Scan the material for the word "breast", and copy each line where it shows up.

Input:
:::::

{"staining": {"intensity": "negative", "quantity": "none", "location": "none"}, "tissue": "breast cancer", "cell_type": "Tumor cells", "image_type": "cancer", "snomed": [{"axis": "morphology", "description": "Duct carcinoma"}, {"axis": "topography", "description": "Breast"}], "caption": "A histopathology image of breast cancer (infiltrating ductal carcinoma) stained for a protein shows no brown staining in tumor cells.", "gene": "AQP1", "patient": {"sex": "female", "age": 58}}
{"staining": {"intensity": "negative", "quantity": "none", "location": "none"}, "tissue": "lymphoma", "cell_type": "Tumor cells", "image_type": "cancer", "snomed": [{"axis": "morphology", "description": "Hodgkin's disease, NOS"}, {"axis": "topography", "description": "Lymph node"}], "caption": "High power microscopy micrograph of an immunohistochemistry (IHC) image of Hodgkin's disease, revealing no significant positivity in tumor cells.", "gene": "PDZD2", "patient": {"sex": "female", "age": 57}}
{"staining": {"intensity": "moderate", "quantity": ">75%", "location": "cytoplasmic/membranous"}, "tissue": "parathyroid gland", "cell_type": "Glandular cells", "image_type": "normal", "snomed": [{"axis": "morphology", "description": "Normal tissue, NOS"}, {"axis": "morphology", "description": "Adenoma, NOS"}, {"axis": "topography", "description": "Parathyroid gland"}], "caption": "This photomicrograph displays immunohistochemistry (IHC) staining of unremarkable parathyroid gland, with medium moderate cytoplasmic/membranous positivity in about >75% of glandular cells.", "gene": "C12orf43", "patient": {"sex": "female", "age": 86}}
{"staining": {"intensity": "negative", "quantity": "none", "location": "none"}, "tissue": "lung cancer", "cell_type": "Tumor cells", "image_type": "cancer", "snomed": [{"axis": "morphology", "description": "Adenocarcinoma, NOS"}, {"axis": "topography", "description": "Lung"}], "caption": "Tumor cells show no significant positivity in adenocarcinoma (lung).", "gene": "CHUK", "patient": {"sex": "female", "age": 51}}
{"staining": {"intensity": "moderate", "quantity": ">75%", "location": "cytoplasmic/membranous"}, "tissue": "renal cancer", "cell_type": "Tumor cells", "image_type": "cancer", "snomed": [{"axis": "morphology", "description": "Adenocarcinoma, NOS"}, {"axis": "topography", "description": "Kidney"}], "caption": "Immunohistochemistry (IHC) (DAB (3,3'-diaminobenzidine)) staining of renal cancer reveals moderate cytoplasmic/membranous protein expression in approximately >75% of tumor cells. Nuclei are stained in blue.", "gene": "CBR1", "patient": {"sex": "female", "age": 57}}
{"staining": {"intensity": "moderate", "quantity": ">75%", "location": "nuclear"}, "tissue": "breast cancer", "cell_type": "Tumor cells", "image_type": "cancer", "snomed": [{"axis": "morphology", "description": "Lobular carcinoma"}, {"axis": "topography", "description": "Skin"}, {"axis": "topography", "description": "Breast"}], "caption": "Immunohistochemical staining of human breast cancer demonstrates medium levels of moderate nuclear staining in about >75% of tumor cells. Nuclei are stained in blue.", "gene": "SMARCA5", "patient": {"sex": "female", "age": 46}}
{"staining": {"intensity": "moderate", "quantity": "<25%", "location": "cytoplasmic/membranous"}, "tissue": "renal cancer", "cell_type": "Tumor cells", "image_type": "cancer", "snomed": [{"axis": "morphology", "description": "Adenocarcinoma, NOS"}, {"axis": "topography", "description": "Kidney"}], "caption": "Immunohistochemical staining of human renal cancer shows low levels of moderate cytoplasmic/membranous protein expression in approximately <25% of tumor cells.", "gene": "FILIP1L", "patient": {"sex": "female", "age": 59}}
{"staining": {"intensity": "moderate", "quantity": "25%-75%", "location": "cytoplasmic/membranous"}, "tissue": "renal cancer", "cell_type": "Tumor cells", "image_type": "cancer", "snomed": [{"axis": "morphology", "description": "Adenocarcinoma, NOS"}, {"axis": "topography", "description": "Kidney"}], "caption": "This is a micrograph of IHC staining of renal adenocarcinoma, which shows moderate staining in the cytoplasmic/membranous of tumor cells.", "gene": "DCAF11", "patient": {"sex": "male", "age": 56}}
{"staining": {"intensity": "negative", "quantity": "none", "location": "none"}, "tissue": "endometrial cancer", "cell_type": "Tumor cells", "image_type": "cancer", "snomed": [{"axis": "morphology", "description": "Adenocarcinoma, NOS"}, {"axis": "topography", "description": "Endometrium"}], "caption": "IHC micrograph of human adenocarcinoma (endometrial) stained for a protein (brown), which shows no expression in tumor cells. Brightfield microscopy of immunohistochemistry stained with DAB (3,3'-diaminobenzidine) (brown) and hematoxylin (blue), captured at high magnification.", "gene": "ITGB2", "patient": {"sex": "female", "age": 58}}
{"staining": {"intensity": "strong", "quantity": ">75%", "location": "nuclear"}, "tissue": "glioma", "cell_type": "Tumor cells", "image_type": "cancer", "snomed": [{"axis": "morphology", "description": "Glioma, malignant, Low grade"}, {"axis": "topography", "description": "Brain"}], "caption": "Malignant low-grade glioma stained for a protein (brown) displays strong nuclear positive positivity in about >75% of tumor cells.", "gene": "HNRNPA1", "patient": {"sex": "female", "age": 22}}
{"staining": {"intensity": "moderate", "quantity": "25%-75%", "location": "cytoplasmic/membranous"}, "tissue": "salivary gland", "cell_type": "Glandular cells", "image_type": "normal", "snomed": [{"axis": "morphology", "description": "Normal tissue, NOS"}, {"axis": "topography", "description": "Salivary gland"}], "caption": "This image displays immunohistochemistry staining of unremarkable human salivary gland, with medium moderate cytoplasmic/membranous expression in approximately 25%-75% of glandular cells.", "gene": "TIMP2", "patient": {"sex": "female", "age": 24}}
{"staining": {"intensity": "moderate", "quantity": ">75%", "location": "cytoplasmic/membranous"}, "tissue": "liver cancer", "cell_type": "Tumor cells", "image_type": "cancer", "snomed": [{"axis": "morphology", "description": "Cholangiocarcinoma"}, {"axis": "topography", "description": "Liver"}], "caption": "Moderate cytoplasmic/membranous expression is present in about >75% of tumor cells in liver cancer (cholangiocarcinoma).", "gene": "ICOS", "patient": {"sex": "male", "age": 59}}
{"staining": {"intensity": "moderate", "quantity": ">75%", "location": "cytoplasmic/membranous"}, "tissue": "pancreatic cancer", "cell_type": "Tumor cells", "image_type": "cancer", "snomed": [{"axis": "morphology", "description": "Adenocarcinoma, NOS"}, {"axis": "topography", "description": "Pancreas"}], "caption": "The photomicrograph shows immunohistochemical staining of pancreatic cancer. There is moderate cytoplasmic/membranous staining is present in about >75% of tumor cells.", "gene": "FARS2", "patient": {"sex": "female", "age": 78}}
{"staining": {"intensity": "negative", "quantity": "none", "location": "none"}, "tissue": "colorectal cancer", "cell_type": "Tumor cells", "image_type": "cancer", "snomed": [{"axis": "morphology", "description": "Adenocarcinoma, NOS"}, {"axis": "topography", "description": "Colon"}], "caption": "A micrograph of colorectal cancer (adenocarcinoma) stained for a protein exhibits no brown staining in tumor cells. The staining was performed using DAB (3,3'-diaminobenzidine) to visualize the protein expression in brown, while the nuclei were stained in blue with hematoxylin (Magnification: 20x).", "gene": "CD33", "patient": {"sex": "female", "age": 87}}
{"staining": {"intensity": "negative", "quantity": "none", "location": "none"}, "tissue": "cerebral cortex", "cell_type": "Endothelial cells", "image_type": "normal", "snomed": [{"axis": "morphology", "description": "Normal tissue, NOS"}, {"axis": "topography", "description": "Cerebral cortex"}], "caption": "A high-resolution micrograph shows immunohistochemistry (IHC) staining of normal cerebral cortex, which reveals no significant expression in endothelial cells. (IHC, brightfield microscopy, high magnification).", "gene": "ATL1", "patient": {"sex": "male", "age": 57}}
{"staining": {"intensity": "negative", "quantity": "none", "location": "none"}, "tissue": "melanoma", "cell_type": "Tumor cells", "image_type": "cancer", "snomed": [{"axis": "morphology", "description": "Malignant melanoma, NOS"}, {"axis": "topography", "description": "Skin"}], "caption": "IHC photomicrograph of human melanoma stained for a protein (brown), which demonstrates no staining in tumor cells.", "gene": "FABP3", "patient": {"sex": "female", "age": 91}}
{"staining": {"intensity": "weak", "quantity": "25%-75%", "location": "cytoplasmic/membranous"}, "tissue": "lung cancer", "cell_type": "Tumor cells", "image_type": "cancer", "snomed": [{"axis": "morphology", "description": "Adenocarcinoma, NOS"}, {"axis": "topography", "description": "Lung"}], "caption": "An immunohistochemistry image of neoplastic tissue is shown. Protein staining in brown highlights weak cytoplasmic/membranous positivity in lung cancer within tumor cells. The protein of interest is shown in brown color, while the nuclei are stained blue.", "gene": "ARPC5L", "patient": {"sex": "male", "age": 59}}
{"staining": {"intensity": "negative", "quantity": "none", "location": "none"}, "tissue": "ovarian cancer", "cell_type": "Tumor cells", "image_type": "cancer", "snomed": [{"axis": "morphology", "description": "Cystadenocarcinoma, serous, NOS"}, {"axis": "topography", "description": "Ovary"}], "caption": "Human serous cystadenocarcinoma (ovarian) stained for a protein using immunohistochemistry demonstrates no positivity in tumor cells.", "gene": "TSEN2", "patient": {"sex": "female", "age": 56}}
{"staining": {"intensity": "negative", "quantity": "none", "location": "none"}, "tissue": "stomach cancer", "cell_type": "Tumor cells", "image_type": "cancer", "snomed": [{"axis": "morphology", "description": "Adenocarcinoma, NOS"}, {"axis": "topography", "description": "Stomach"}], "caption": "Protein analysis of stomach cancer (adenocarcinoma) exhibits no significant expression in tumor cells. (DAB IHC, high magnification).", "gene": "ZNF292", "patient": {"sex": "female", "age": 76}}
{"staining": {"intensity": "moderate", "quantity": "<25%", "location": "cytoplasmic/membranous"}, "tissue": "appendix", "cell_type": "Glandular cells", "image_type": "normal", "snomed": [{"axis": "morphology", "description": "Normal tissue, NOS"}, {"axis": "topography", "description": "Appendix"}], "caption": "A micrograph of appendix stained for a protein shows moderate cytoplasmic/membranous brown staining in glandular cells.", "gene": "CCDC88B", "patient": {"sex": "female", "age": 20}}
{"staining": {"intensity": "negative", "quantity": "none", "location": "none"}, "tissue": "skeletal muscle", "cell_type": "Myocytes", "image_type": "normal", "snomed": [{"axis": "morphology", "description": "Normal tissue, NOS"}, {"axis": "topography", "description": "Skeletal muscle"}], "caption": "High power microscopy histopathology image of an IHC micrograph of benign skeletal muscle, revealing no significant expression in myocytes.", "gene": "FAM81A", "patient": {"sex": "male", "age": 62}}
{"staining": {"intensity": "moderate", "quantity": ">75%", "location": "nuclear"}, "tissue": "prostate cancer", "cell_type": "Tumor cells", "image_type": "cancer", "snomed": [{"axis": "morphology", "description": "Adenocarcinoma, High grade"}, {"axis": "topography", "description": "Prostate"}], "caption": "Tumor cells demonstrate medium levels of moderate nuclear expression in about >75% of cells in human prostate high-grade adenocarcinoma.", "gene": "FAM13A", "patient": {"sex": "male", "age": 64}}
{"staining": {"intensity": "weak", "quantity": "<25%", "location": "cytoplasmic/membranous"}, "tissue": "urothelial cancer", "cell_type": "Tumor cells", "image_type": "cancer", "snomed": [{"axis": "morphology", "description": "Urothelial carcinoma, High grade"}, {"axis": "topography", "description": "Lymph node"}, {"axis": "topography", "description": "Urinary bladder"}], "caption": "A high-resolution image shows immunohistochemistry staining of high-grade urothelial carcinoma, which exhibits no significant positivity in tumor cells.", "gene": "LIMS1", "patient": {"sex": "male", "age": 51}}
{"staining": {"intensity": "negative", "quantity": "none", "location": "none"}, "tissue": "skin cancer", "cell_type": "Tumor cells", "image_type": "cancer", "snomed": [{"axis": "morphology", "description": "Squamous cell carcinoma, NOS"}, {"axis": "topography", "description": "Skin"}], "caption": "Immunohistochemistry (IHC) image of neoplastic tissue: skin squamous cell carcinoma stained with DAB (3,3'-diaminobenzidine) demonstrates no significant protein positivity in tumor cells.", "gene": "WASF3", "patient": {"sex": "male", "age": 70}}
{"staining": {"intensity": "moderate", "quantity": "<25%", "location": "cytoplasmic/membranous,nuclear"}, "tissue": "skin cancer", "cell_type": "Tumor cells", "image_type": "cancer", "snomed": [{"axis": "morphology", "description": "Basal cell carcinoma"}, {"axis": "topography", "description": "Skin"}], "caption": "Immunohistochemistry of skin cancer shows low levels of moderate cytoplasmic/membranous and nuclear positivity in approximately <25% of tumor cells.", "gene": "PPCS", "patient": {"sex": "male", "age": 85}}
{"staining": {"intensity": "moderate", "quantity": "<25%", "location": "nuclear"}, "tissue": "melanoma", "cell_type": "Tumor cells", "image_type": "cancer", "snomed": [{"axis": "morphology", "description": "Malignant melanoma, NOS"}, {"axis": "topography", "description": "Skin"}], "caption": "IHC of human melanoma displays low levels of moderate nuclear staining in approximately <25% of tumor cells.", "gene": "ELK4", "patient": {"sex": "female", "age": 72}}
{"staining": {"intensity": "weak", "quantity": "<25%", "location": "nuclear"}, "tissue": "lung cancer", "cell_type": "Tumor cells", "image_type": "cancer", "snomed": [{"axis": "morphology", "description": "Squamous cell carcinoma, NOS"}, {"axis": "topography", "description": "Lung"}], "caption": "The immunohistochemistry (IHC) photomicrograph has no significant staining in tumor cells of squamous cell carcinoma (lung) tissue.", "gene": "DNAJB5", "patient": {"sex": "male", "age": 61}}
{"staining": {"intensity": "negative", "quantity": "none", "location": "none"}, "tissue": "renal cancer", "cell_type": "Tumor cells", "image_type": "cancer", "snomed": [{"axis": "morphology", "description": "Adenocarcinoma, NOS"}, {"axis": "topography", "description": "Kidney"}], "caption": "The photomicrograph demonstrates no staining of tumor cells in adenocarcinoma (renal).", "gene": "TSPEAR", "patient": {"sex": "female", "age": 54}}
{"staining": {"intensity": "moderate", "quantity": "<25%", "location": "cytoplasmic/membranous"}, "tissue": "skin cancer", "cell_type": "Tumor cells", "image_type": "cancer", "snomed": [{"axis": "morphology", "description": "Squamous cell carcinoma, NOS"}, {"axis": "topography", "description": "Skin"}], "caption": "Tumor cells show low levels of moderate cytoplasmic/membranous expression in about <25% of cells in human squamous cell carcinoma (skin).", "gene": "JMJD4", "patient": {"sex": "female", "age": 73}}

:::::

Answer to the problem:
{"staining": {"intensity": "negative", "quantity": "none", "location": "none"}, "tissue": "breast cancer", "cell_type": "Tumor cells", "image_type": "cancer", "snomed": [{"axis": "morphology", "description": "Duct carcinoma"}, {"axis": "topography", "description": "Breast"}], "caption": "A histopathology image of breast cancer (infiltrating ductal carcinoma) stained for a protein shows no brown staining in tumor cells.", "gene": "AQP1", "patient": {"sex": "female", "age": 58}}
{"staining": {"intensity": "moderate", "quantity": ">75%", "location": "nuclear"}, "tissue": "breast cancer", "cell_type": "Tumor cells", "image_type": "cancer", "snomed": [{"axis": "morphology", "description": "Lobular carcinoma"}, {"axis": "topography", "description": "Skin"}, {"axis": "topography", "description": "Breast"}], "caption": "Immunohistochemical staining of human breast cancer demonstrates medium levels of moderate nuclear staining in about >75% of tumor cells. Nuclei are stained in blue.", "gene": "SMARCA5", "patient": {"sex": "female", "age": 46}}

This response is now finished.